Musky fishing Oconomowoc WI Musky fishing Oconomowoc WI
Dennis Radloff, owner of Sterling Guide Service works the twilight waters of Oconomowoc Lake Monday night.  Specializing in the musky lakes of southeast Wisconsin and Green Bay, two hours later Radloff put John Kubiak of New Berlin on a 42-inch plus fish that was caught and released.

The approach of a musky stalking a surface lure is so visually exhilarating that Radloff often won’t even say a word if he sees the fish first, particularly with a less experienced angler.  Better, he thinks, to let the chips fall where they will.

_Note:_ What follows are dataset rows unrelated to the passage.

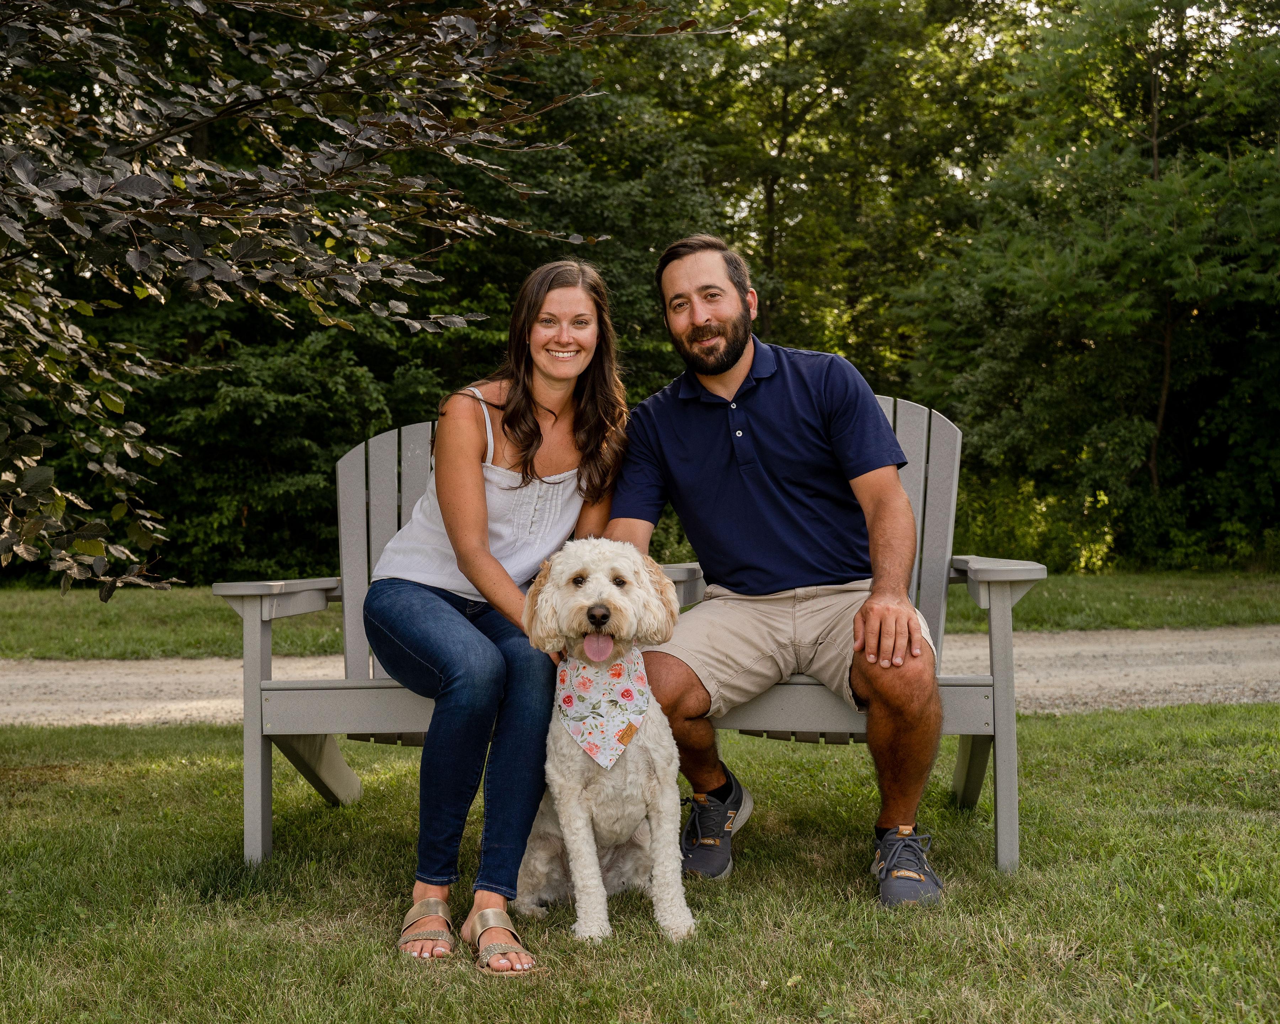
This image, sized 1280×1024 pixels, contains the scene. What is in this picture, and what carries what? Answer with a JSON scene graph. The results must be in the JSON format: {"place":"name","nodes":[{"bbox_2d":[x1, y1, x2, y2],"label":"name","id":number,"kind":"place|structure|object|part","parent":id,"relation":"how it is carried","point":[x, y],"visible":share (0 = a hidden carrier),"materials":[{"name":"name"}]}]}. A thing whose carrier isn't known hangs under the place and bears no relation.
{"place":"outdoors","nodes":[
{"label":"outdoors","id":0,"kind":"place"},
{"bbox_2d":[0,0,708,596],"label":"tree","id":1,"kind":"object","parent":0,"point":[25,175],"visible":0.99,"materials":[{"name":"plant"}]},
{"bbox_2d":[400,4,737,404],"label":"tree","id":2,"kind":"object","parent":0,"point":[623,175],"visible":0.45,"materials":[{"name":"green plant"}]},
{"bbox_2d":[0,626,1278,726],"label":"gravel path","id":3,"kind":"structure","parent":0,"point":[72,680],"materials":[{"name":"grey gravel"}]},
{"bbox_2d":[0,569,1279,660],"label":"far lawn","id":4,"kind":"structure","parent":0,"point":[1169,622],"materials":[{"name":"green plant"}]},
{"bbox_2d":[86,316,449,586],"label":"shrub","id":5,"kind":"object","parent":4,"relation":"on","point":[252,409],"visible":0.56,"materials":[{"name":"green plant"}]},
{"bbox_2d":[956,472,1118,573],"label":"shrub","id":6,"kind":"object","parent":4,"relation":"on","point":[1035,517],"visible":0.49,"materials":[{"name":"green plant"}]},
{"bbox_2d":[899,0,1279,569],"label":"tree","id":7,"kind":"object","parent":4,"relation":"on","point":[1150,188],"visible":0.96,"materials":[{"name":"green plant"}]},
{"bbox_2d":[0,702,1279,1023],"label":"lawn","id":8,"kind":"structure","parent":0,"point":[1120,790],"materials":[{"name":"green plant"}]},
{"bbox_2d":[397,896,454,958],"label":"sandal","id":9,"kind":"object","parent":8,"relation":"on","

“We’re better off if I just shut up,” he said.  “They get all excited and their first reaction is to set the hook even if the fish hasn’t taken the lure.  The hardest thing is to keep your composure until you feel the weight of the fish.”

We would never get that chance on Oconomowoc.  The advantage of fishing with Radloff or other guides is that he had seen several active muskies during previous days of fishing.  Including one fish estimated to be in the upper-40 inch class that afternoon.  We targeted those fish on the surface but no one seemed to be home. It was time for change.

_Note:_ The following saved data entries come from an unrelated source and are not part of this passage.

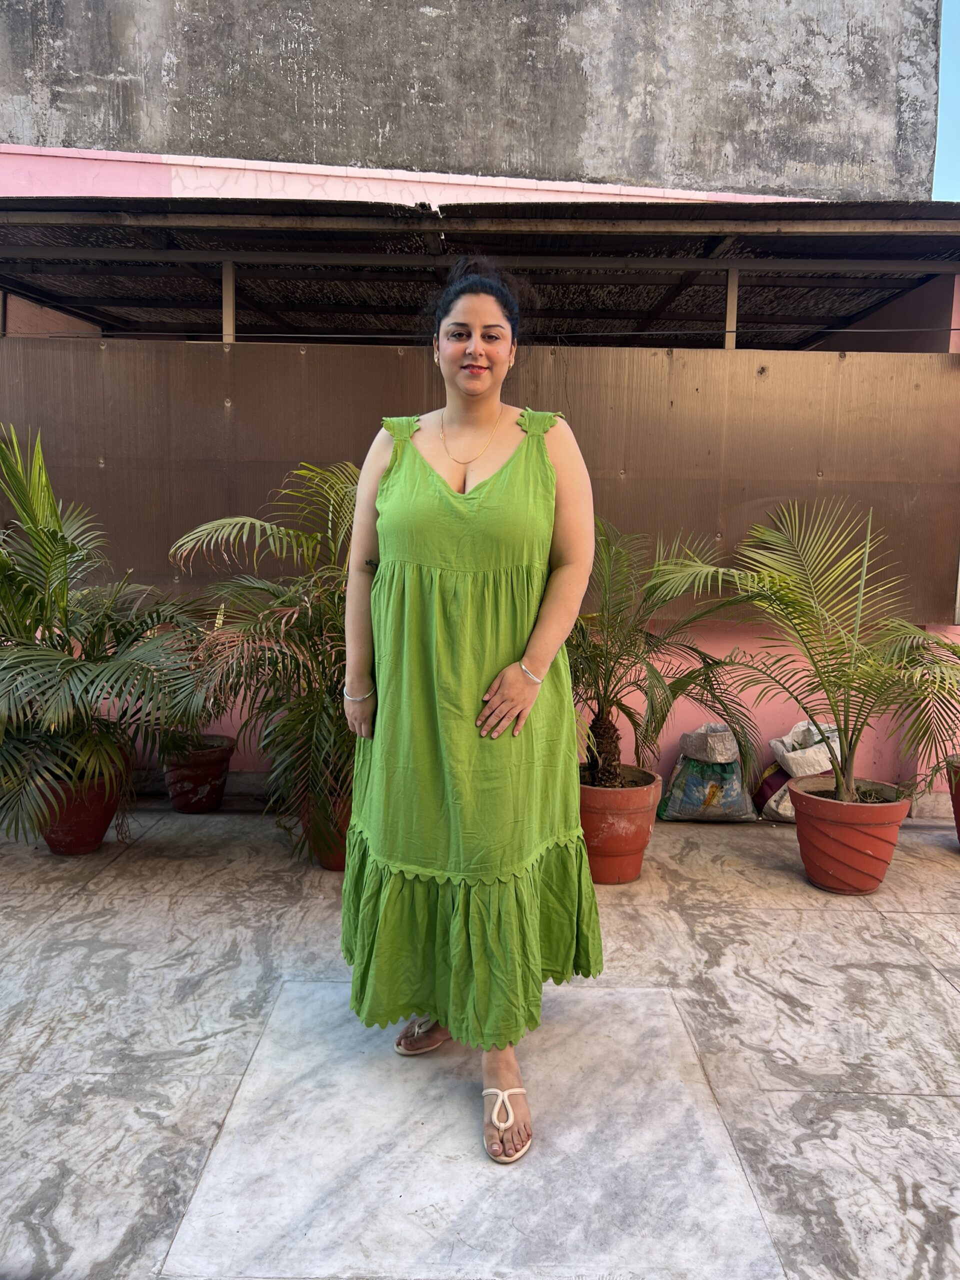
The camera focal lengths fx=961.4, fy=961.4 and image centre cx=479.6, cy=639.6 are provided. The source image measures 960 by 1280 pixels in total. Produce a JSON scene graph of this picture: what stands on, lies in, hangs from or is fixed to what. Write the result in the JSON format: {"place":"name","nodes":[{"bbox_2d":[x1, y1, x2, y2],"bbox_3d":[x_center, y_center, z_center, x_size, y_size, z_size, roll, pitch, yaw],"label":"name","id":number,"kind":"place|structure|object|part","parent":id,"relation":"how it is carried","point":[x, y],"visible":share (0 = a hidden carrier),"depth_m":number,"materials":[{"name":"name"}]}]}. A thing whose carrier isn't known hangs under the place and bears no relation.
{"place":"outdoors","nodes":[
{"label":"outdoors","id":0,"kind":"place"},
{"bbox_2d":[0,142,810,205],"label":"pink parapet wall","id":1,"kind":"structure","parent":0,"point":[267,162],"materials":[{"name":"pink paint"}]},
{"bbox_2d":[0,0,935,205],"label":"concrete building","id":2,"kind":"structure","parent":0,"point":[687,165],"depth_m":5.96,"materials":[{"name":"grey concrete"}]},
{"bbox_2d":[0,797,959,1279],"label":"tiled pavement","id":3,"kind":"structure","parent":0,"point":[932,921],"materials":[{"name":"grey"}]},
{"bbox_2d":[34,758,127,854],"bbox_3d":[-1.648,0.685,3.881,0.404,0.309,0.399,2,7,11],"label":"terracotta pot","id":4,"kind":"object","parent":3,"relation":"on","point":[104,816],"visible":0.59,"depth_m":3.76,"materials":[{"name":"red ceramic"}]},
{"bbox_2d":[0,423,206,852],"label":"palm plant","id":5,"kind":"object","parent":4,"relation":"in","point":[56,539],"visible":0.99,"depth_m":3.61,"materials":[{"name":"green plant"}]},
{"bbox_2d":[161,733,237,813],"bbox_3d":[-1.294,0.624,4.410,0.347,0.293,0.348,2,7,13],"label":"flower pot","id":6,"kind":"object","parent":3,"relation":"on","point":[217,778],"visible":0.78,"depth_m":4.29,"materials":[{"name":"red ceramic"}]},
{"bbox_2d":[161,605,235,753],"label":"potted palm","id":7,"kind":"object","parent":6,"relation":"in","point":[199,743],"visible":0.38,"depth_m":4.26,"materials":[{"name":"green plant"}]},
{"bbox_2d":[298,786,353,871],"bbox_3d":[-0.527,0.726,3.730,0.365,0.287,0.370,1,7,0],"label":"terracotta pot","id":8,"kind":"object","parent":3,"relation":"on","point":[325,861],"visible":0.28,"depth_m":3.63,"materials":[{"name":"ceramic"}]},
{"bbox_2d":[163,461,356,862],"bbox_3d":[-0.603,0.039,3.618,1.253,1.399,1.266,1,7,0],"label":"palm plant","id":9,"kind":"object","parent":8,"relation":"in","point":[283,630],"visible":0.72,"depth_m":3.46,"materials":[{"name":"green plant"}]},
{"bbox_2d":[339,260,603,1168],"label":"woman","id":10,"kind":"object","parent":3,"relation":"on","point":[357,681],"visible":0.97,"depth_m":2.11},
{"bbox_2d":[578,765,661,884],"bbox_3d":[0.483,0.708,3.685,0.410,0.360,0.417,1,7,0],"label":"terracotta pot","id":11,"kind":"object","parent":3,"relation":"on","point":[639,816],"visible":0.71,"depth_m":3.54,"materials":[{"name":"orange ceramic"}]},
{"bbox_2d":[570,514,765,789],"bbox_3d":[0.583,0.059,3.698,1.133,1.050,1.134,1,7,0],"label":"palm plant","id":12,"kind":"object","parent":11,"relation":"in","point":[607,700],"visible":0.81,"depth_m":3.65,"materials":[{"name":"plant"}]},
{"label":"palm trunk","id":13,"kind":"part","parent":12,"relation":"part of","materials":[{"name":"brown plant"}]},
{"bbox_2d":[658,747,760,822],"bbox_3d":[1.063,0.661,4.428,0.449,0.320,0.359,1,7,0],"label":"sack","id":14,"kind":"object","parent":3,"relation":"on","point":[689,805],"visible":0.83,"depth_m":4.31,"materials":[{"name":"plastic"}]},
{"bbox_2d":[678,722,740,765],"bbox_3d":[1.104,0.488,4.558,0.277,0.183,0.252,0,7,-10],"label":"white sack","id":15,"kind":"object","parent":14,"relation":"on","point":[697,748],"visible":0.97,"depth_m":4.47,"materials":[{"name":"white plastic"}]},
{"bbox_2d":[757,766,797,821],"bbox_3d":[1.471,0.698,4.422,0.362,0.249,0.309,1,7,0],"label":"sack","id":16,"kind":"object","parent":3,"relation":"on","point":[781,791],"visible":0.34,"depth_m":4.36,"materials":[{"name":"plastic"}]},
{"bbox_2d":[769,719,842,776],"bbox_3d":[1.574,0.508,4.554,0.374,0.246,0.293,1,7,0],"label":"white sack","id":17,"kind":"object","parent":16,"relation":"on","point":[789,754],"visible":0.8,"depth_m":4.46,"materials":[{"name":"white plastic"}]},
{"bbox_2d":[788,774,909,893],"bbox_3d":[1.375,0.742,3.620,0.423,0.344,0.425,0,7,-10],"label":"terracotta pot","id":18,"kind":"object","parent":3,"relation":"on","point":[879,877],"visible":0.89,"depth_m":3.48,"materials":[{"name":"ceramic"}]},
{"bbox_2d":[655,499,959,804],"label":"palm plant","id":19,"kind":"object","parent":18,"relation":"in","point":[847,681],"visible":0.99,"depth_m":3.57,"materials":[{"name":"green plant"}]},
{"bbox_2d":[946,755,959,843],"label":"flower pot","id":20,"kind":"object","parent":3,"relation":"on","point":[958,824],"visible":0.89,"depth_m":3.94,"materials":[{"name":"ceramic"}]},
{"bbox_2d":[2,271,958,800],"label":"wall","id":21,"kind":"structure","parent":0,"point":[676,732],"depth_m":4.60,"materials":[{"name":"pink paint"}]},
{"bbox_2d":[0,197,959,349],"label":"canopy roof","id":22,"kind":"structure","parent":21,"relation":"attached to","point":[228,246],"depth_m":4.66,"materials":[{"name":"metal"}]},
{"bbox_2d":[221,261,235,342],"bbox_3d":[-1.179,-1.486,4.498,0.065,0.574,0.078,1,7,0],"label":"wooden post","id":23,"kind":"object","parent":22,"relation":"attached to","point":[230,340],"visible":0.64,"depth_m":4.47,"materials":[{"name":"brown wood"}]},
{"bbox_2d":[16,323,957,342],"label":"cable","id":24,"kind":"object","parent":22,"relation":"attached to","point":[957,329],"visible":0.96,"depth_m":4.41,"materials":[{"name":"plastic"}]},
{"bbox_2d":[0,337,959,621],"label":"metal panel","id":25,"kind":"object","parent":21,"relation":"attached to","point":[623,525],"visible":0.68,"depth_m":4.33,"materials":[{"name":"brown metal"}]},
{"bbox_2d":[724,268,738,347],"bbox_3d":[1.195,-1.486,4.578,0.062,0.567,0.079,1,7,0],"label":"wooden post","id":26,"kind":"object","parent":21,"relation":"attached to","point":[731,340],"visible":0.64,"depth_m":4.54,"materials":[{"name":"brown wood"}]},
{"bbox_2d":[931,0,959,201],"label":"sky","id":27,"kind":"structure","parent":0,"point":[956,135],"materials":[{"name":"blue"}]}
]}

Kubiak has about 40 legal Wisconsin muskies caught and released since catching the fever several years ago.  He has his favorite lures, but he too tries to experiment and apply what he reads from the experts during his time on the water.

“I read about ripping your lure through weeds when you hit vegetation and I’ve taken several muskies like that,” he said as he sharpened the hooks on a depth raider. “I’ve felt a lure hit a rock or weeds, rip it through and immediately, ‘wham’, a fish nails it.  Then you remember what you read and you think, hey, that’s what they mean.”

Two casts later, as if on cue, that scenario exactly played out in the Oconomowoc darkness.  The raider hit weeds; Kubiak exaggerated a ripping motion, and almost immediately found himself setting the hooks on a near-boat side strike.

The fight was very good, but Kubiak led the fish to Radloff’s net a few minutes later.  After a brief photo and measuring session, the near 43-inch musky was held in the water until she regained her strength and let Kubiak know it was time to go home.  The release was perfect, and we celebrated the combined success of a guide’s knowledge that put us on the spot and a fisherman’s instincts to fool the beast.

“John caught that fish by changing,” Radloff said.  “We covered this water enough but the fish wasn’t even giving us a look. John dialed into that and made a good adjustment.  It paid off big time just like that.”

Instead of Radloff resting on success, he turned his focus elsewhere with a million stars blinking overhead.  “Now, ‘he said, looking out into the black as the trolling motor hummed.  “I know that bigger fish is hanging right over here.  Let’s go get him…”

IF YOU GO...

Dennis Radloff and Sterling Guide Service can be reached at 262-443-9993 or www.sterlingmusky.com.  Oconomowoc Lake is 776 acres with a 65 foot maximum depth, hard bottom of sand and rubble with some cabbage, some milfoil, and a unique vegetation course to the touch.  The musky forage base includes some Cisco, perch, panfish, white bass, juvenile carp and game fish.  A public landing is located east of the city of Oconomowoc off of Highway 16.  A river journey of several hundred yards takes you to the lake.